* **Your assignment**: Each of the lines from the one that contains "Recognising the unprecedented" to the end of the entries below should be output exactly.

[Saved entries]
====================

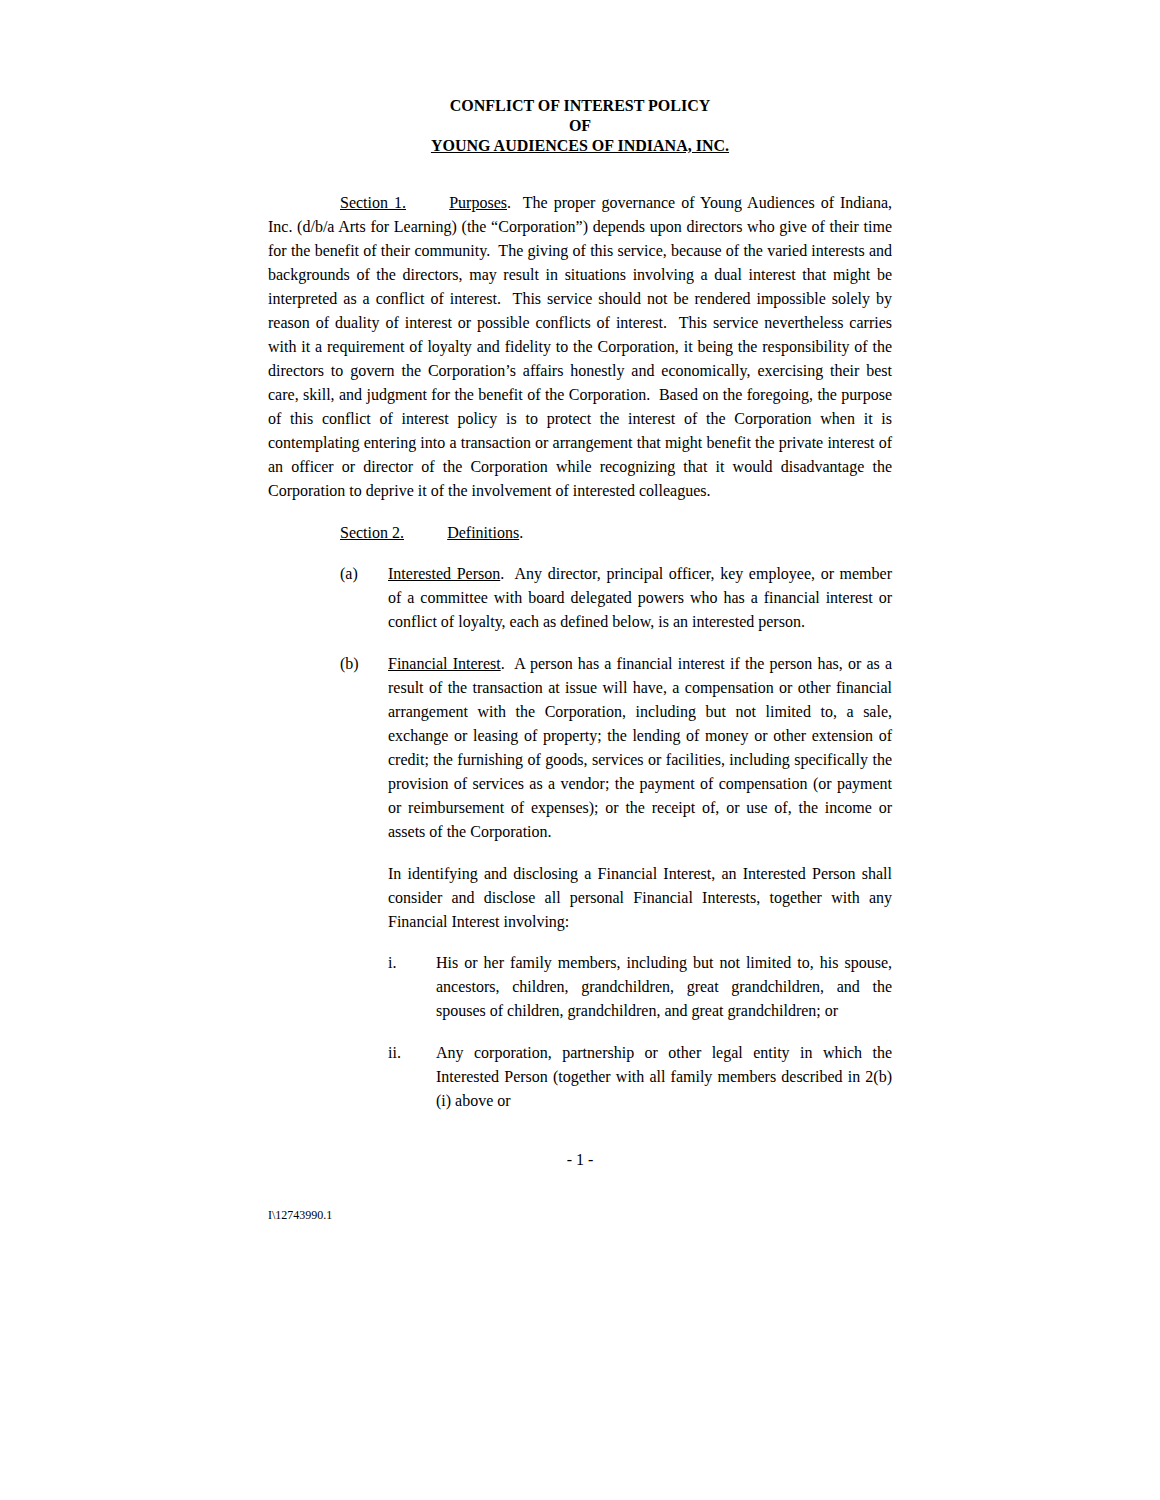CONFLICT OF INTEREST POLICY
OF
YOUNG AUDIENCES OF INDIANA, INC.
Section 1. Purposes. The proper governance of Young Audiences of Indiana, Inc. (d/b/a Arts for Learning) (the “Corporation”) depends upon directors who give of their time for the benefit of their community. The giving of this service, because of the varied interests and backgrounds of the directors, may result in situations involving a dual interest that might be interpreted as a conflict of interest. This service should not be rendered impossible solely by reason of duality of interest or possible conflicts of interest. This service nevertheless carries with it a requirement of loyalty and fidelity to the Corporation, it being the responsibility of the directors to govern the Corporation’s affairs honestly and economically, exercising their best care, skill, and judgment for the benefit of the Corporation. Based on the foregoing, the purpose of this conflict of interest policy is to protect the interest of the Corporation when it is contemplating entering into a transaction or arrangement that might benefit the private interest of an officer or director of the Corporation while recognizing that it would disadvantage the Corporation to deprive it of the involvement of interested colleagues.
Section 2. Definitions.
(a)
Interested Person. Any director, principal officer, key employee, or member of a committee with board delegated powers who has a financial interest or conflict of loyalty, each as defined below, is an interested person.
(b)
Financial Interest. A person has a financial interest if the person has, or as a result of the transaction at issue will have, a compensation or other financial arrangement with the Corporation, including but not limited to, a sale, exchange or leasing of property; the lending of money or other extension of credit; the furnishing of goods, services or facilities, including specifically the provision of services as a vendor; the payment of compensation (or payment or reimbursement of expenses); or the receipt of, or use of, the income or assets of the Corporation.
In identifying and disclosing a Financial Interest, an Interested Person shall consider and disclose all personal Financial Interests, together with any Financial Interest involving:
i.
His or her family members, including but not limited to, his spouse, ancestors, children, grandchildren, great grandchildren, and the spouses of children, grandchildren, and great grandchildren; or
ii.
Any corporation, partnership or other legal entity in which the Interested Person (together with all family members described in 2(b)(i) above or
- 1 -
I\12743990.1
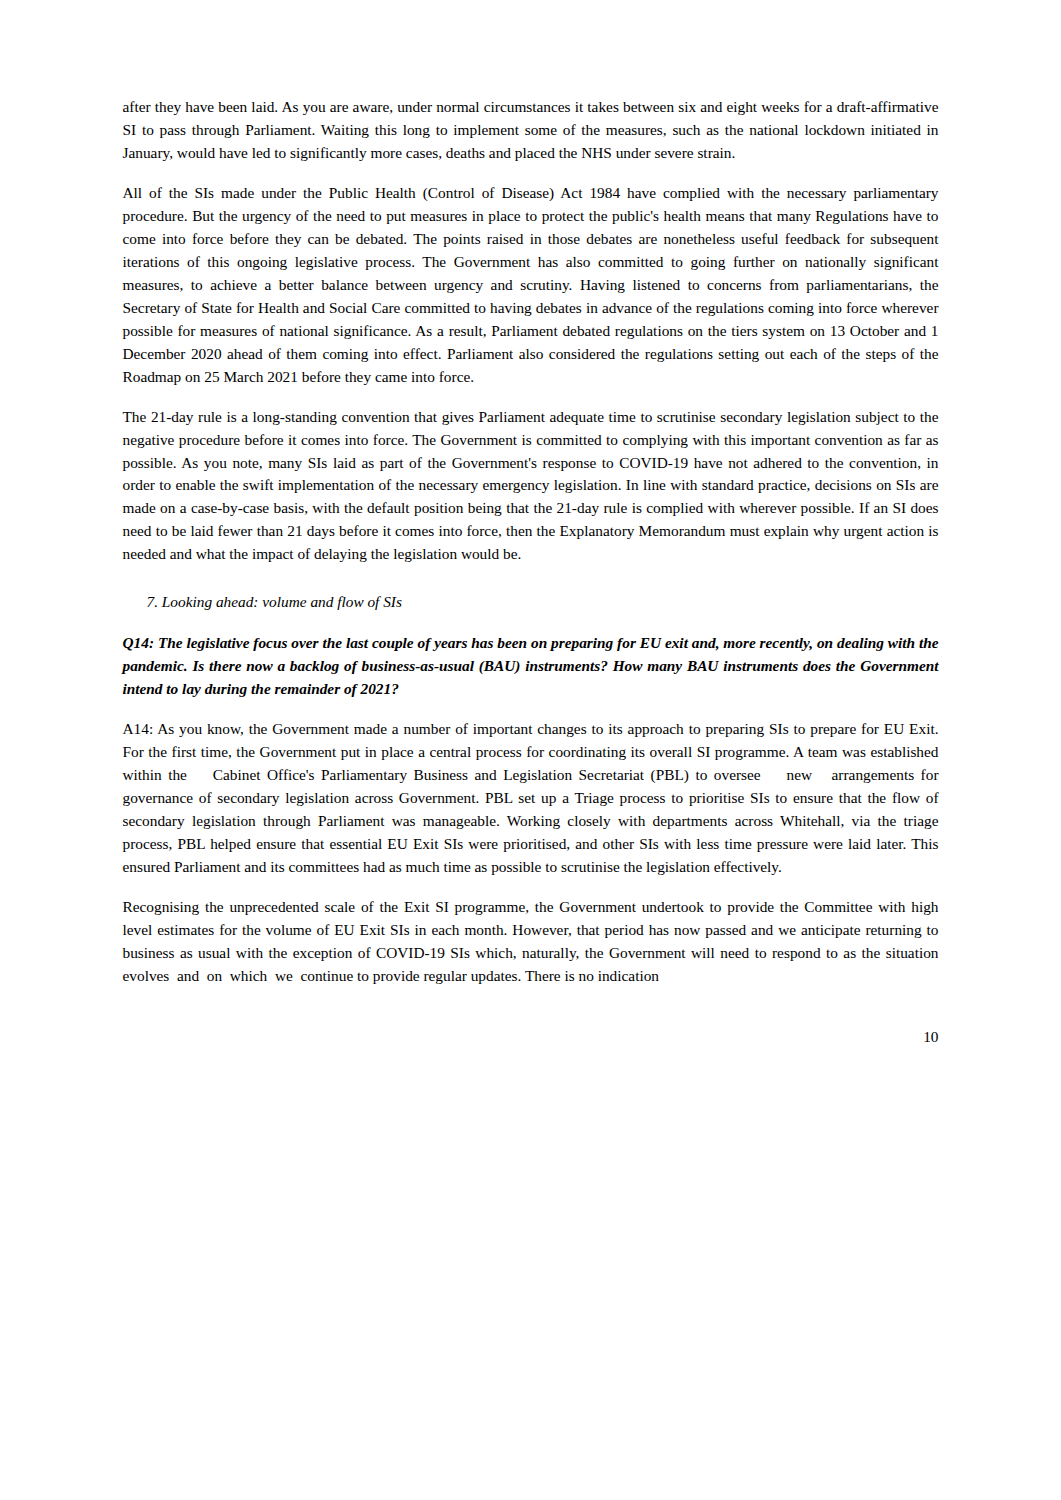after they have been laid. As you are aware, under normal circumstances it takes between six and eight weeks for a draft-affirmative SI to pass through Parliament. Waiting this long to implement some of the measures, such as the national lockdown initiated in January, would have led to significantly more cases, deaths and placed the NHS under severe strain.
All of the SIs made under the Public Health (Control of Disease) Act 1984 have complied with the necessary parliamentary procedure. But the urgency of the need to put measures in place to protect the public's health means that many Regulations have to come into force before they can be debated. The points raised in those debates are nonetheless useful feedback for subsequent iterations of this ongoing legislative process. The Government has also committed to going further on nationally significant measures, to achieve a better balance between urgency and scrutiny. Having listened to concerns from parliamentarians, the Secretary of State for Health and Social Care committed to having debates in advance of the regulations coming into force wherever possible for measures of national significance. As a result, Parliament debated regulations on the tiers system on 13 October and 1 December 2020 ahead of them coming into effect. Parliament also considered the regulations setting out each of the steps of the Roadmap on 25 March 2021 before they came into force.
The 21-day rule is a long-standing convention that gives Parliament adequate time to scrutinise secondary legislation subject to the negative procedure before it comes into force. The Government is committed to complying with this important convention as far as possible. As you note, many SIs laid as part of the Government's response to COVID-19 have not adhered to the convention, in order to enable the swift implementation of the necessary emergency legislation. In line with standard practice, decisions on SIs are made on a case-by-case basis, with the default position being that the 21-day rule is complied with wherever possible. If an SI does need to be laid fewer than 21 days before it comes into force, then the Explanatory Memorandum must explain why urgent action is needed and what the impact of delaying the legislation would be.
7. Looking ahead: volume and flow of SIs
Q14: The legislative focus over the last couple of years has been on preparing for EU exit and, more recently, on dealing with the pandemic. Is there now a backlog of business-as-usual (BAU) instruments? How many BAU instruments does the Government intend to lay during the remainder of 2021?
A14: As you know, the Government made a number of important changes to its approach to preparing SIs to prepare for EU Exit. For the first time, the Government put in place a central process for coordinating its overall SI programme. A team was established within the Cabinet Office's Parliamentary Business and Legislation Secretariat (PBL) to oversee new arrangements for governance of secondary legislation across Government. PBL set up a Triage process to prioritise SIs to ensure that the flow of secondary legislation through Parliament was manageable. Working closely with departments across Whitehall, via the triage process, PBL helped ensure that essential EU Exit SIs were prioritised, and other SIs with less time pressure were laid later. This ensured Parliament and its committees had as much time as possible to scrutinise the legislation effectively.
Recognising the unprecedented scale of the Exit SI programme, the Government undertook to provide the Committee with high level estimates for the volume of EU Exit SIs in each month. However, that period has now passed and we anticipate returning to business as usual with the exception of COVID-19 SIs which, naturally, the Government will need to respond to as the situation evolves and on which we continue to provide regular updates. There is no indication
10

====================

* **Result of the task**:
Recognising the unprecedented scale of the Exit SI programme, the Government undertook to provide the Committee with high level estimates for the volume of EU Exit SIs in each month. However, that period has now passed and we anticipate returning to business as usual with the exception of COVID-19 SIs which, naturally, the Government will need to respond to as the situation evolves and on which we continue to provide regular updates. There is no indication
10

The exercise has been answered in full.